▶ [AUFGABE 1] Wie viele Berufsfischer gab es laut dem Bericht über Utsira in Norwegen, als Vestre in Rente ging?
▶ [AUFGABE 2] Führen Sie den Bericht über Utsira im Anschluss an seinen letzten Satz fort.

▶ [SEITE]

┄┄┄┄┄┄┄┄┄┄

Mit kräftigen Zügen holt Thorleiv Vestre die Leine ein, bis eine Reuse aus dem dunklen Wasser auftaucht. Es ist der dritte Korb, den er an diesem Morgen ins Boot hievt. Vestre schiebt seine Wollmütze aus der Stirn und blickt prüfend durch das Geflecht. Ein paar Krebse schnappen mit ihren Zangen langsam ins Leere. Der Rentner hatte auf Hummer gehofft:
"Nein, das sieht schlecht aus. Das sieht wirklich schlecht aus."
Vestre nimmt mit seinem kleinen Glasfaserboot wieder Kurs zurück auf die Durchfahrt neben der Hafenmole. Für ihn ist nichts mehr wie es einmal war auf Utsira vor der norwegischen Küste. Bei der Einfahrt in den Hafen streckt er seine hagere Hand aus dem Ärmel seiner Öljacke und zeigt auf einen heruntergekommenen Betonkasten, der offenbar als Lagerhaus dient. Dort wurde bis Mitte der 90er-Jahre Fisch verpackt und von Utsira in alle Welt verschickt. Vestres letzter Arbeitsplatz.
"Man hätte die Fischerei vorher unterstützen sollen"
Als er geboren wurde, gab es in Norwegen noch 125.000 Berufsfischer. Als er in Rente ging, waren es nur noch 15.000. Vestre vertäut sein Boot an der niedrigen Kaimauer. Es ist das einzige weit und breit.
"Die Fischer lieferten den Fisch, wir verarbeiteten ihn - und so hatten alle Arbeit auf der Insel, auch wenn niemand reich damit wurde. Ich finde, Staat und Gemeinde hätten auf unsere Fischerei besser aufpassen sollen. Als die ersten Fischer hier aufgaben, war es zu spät, dann ging alles schnell den Bach hinunter. Man hätte die Fischerei vorher unterstützen sollen."

┄┄┄┄┄┄┄┄┄┄

▶ [EXTRAHIERTE ANGABEN]
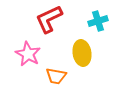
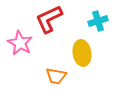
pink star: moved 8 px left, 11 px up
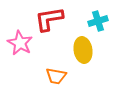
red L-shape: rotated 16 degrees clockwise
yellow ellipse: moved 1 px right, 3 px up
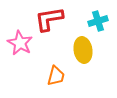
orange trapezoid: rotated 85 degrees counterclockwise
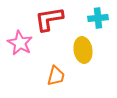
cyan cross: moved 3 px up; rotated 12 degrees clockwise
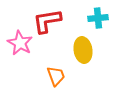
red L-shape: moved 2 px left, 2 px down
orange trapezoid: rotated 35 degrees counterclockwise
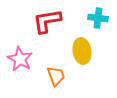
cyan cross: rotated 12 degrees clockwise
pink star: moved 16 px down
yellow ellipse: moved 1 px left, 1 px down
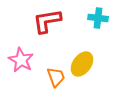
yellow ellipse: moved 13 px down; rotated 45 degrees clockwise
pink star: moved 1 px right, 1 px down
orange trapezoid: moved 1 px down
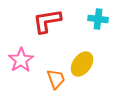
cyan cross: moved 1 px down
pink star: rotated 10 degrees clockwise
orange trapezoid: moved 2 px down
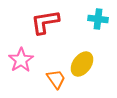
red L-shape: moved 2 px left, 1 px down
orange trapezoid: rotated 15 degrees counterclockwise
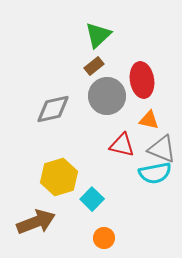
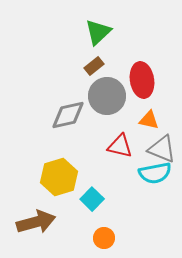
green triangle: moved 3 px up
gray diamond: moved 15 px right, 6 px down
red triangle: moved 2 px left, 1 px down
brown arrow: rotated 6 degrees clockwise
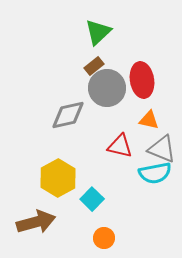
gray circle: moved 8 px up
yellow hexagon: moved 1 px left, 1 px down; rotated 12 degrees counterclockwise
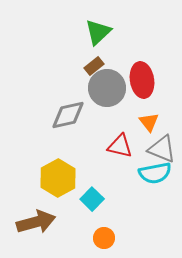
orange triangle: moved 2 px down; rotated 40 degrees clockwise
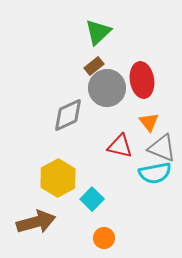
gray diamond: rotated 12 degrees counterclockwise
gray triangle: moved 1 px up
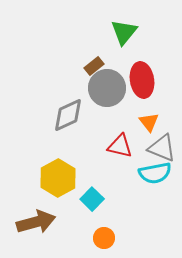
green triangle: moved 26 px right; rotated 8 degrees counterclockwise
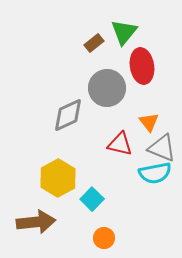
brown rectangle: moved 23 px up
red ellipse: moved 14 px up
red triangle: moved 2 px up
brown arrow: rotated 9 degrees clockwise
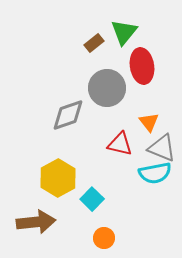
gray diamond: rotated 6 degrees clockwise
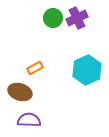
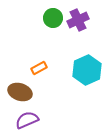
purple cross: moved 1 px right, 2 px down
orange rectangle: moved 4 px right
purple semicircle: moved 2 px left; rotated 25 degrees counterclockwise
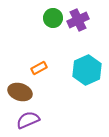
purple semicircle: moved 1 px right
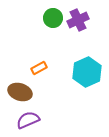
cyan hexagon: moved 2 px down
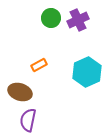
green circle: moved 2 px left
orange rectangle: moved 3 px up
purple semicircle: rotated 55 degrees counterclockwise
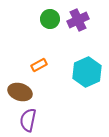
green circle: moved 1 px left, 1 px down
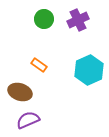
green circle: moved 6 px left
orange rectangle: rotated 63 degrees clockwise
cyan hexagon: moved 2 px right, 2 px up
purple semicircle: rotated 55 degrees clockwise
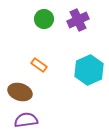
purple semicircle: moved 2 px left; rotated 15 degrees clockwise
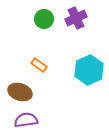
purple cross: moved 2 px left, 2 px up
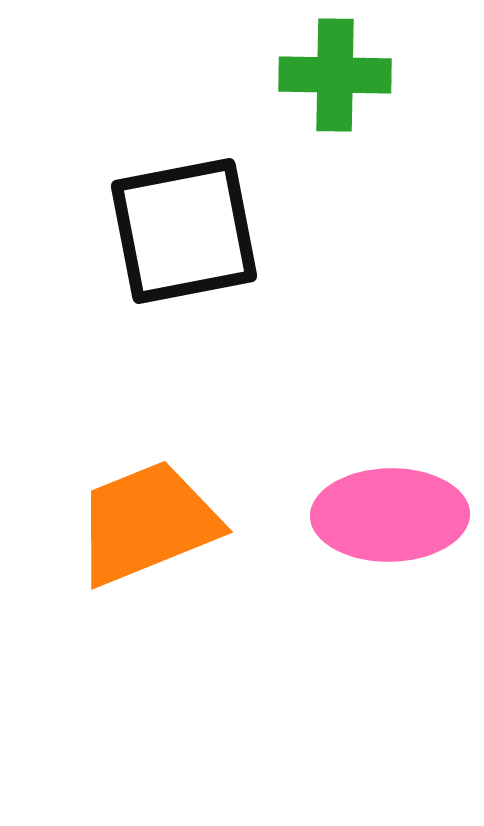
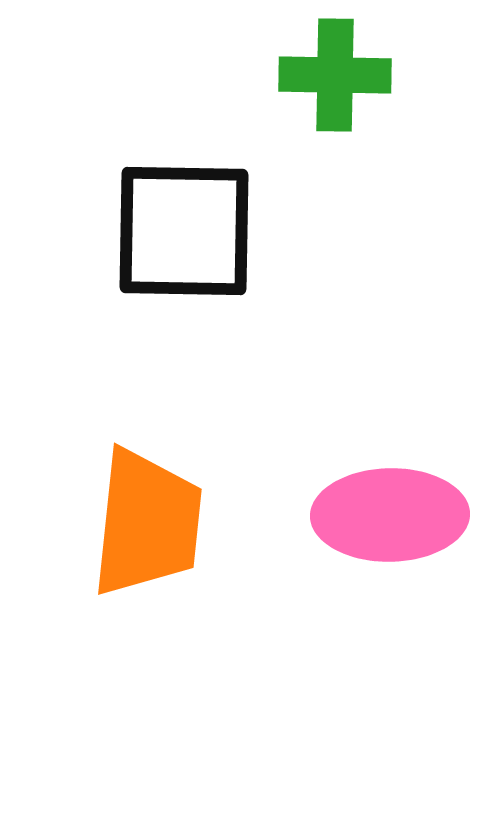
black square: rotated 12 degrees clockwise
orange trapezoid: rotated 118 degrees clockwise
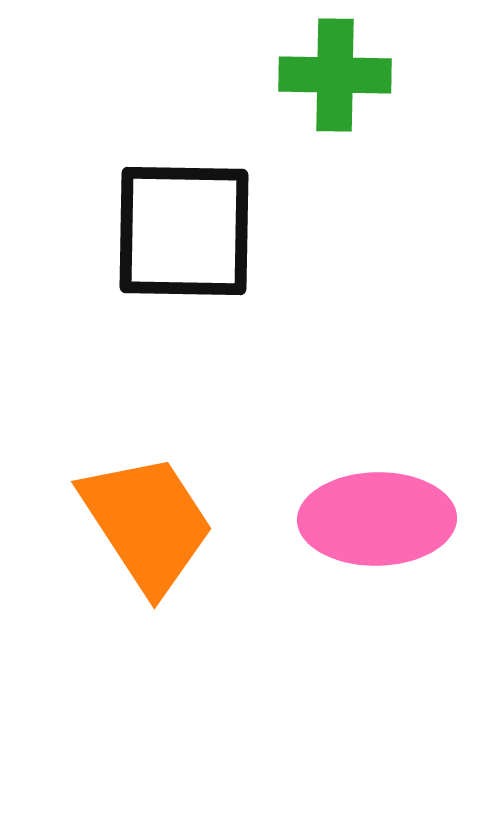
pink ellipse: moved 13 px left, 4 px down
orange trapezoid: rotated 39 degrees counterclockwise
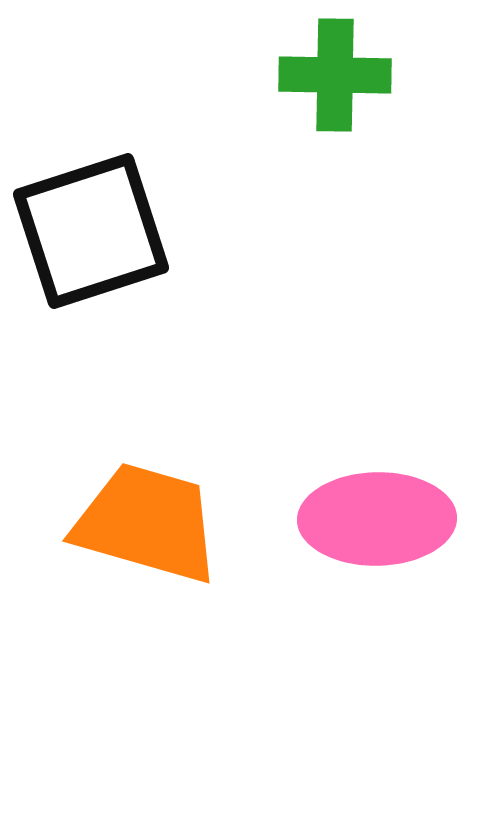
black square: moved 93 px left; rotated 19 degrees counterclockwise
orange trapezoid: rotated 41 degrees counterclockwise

┄┄┄┄┄┄┄┄┄┄

▶ [ERWARTETE LÖSUNG 1] Es waren nur noch 15.000.

▶ [ERWARTETE LÖSUNG 2]
Vestre wirft die Krebse wieder zurück ins Wasser und lässt die leeren Reusen im Boot liegen. Morgen will er sie noch einmal auslegen. Die Sache mit den alternativen Energien für mehr Klimaschutz sei auch wichtig, brummt Vestre. Habe ja vielleicht auch mit dem miesen Fang von heute zu tun:
"Man muss sagen, die Wetterbedingungen haben sich stark verändert. So viele Stürme wie heutzutage hat es in meiner Jugend nicht gegeben. Und die Fische ziehen immer weiter nordwärts. Früher war die Südwestküste hier eine Goldgrube für die großen Trawler. Hering und Makrele holten sie hier unendlich viel hoch. Jetzt müssen wir den Fischen immer weiter in nördliche Gebiete folgen, wenn wir sie fangen wollen."
Hagelregen setzt ein, Vestre schlägt die Kapuze seiner Jacke über den Kopf. Niemand solle denken, er sei gegen den Fortschritt:
"Hier rund um das Hafenbecken standen in meiner Jugend Galgen, wie wir sie nannten. Das waren Holzgestelle, auf denen die Fischer ihre Kleidung nach ihrer Rückkehr trockneten. Die war ja damals aus Baumwolle und Hanf. Nylon gab es noch nicht. Die Baumwolle musste regelmäßig imprägniert werden. Als dann die Nylonjacken kamen, war das ein kolossaler Fortschritt. Die Fischer konnten auf einmal länger und öfter rausfahren."
Nicht so viel Tourismus wie erwartet
In gemächlichen Stiefelschritten geht er auf sein Haus zu, das leuchtend weiß an der Hauptstraße liegt. Unter dem Vordach des Eingangs stellt er seine Gummistiefel ab. Sein knochiges, glattrasiertes Gesicht schaut kurz durch die Küchentür. Seine Frau hat frischen Kaffee aufgebrüht. Sie stammt vom Festland. Geheiratet hat Vestre erst mit 57.
Er setzt sich in einen Relax-Sessel und streicht seine dünnen, grauen Haare glatt. Ihm gegenüber, in einem großen Flachbildfernseher läuft stumm ein Langlaufwettbewerb. Im Kaminofen lodert das Feuer. Auf der Fensterbank steht ein kleiner Leuchtturm. Dass seine winzige Gemeinde seit Jahren auf saubere Energieprojekte setzt, statt auf das Meer um sie herum – diese Strategie ist für den alten Insulaner gescheitert.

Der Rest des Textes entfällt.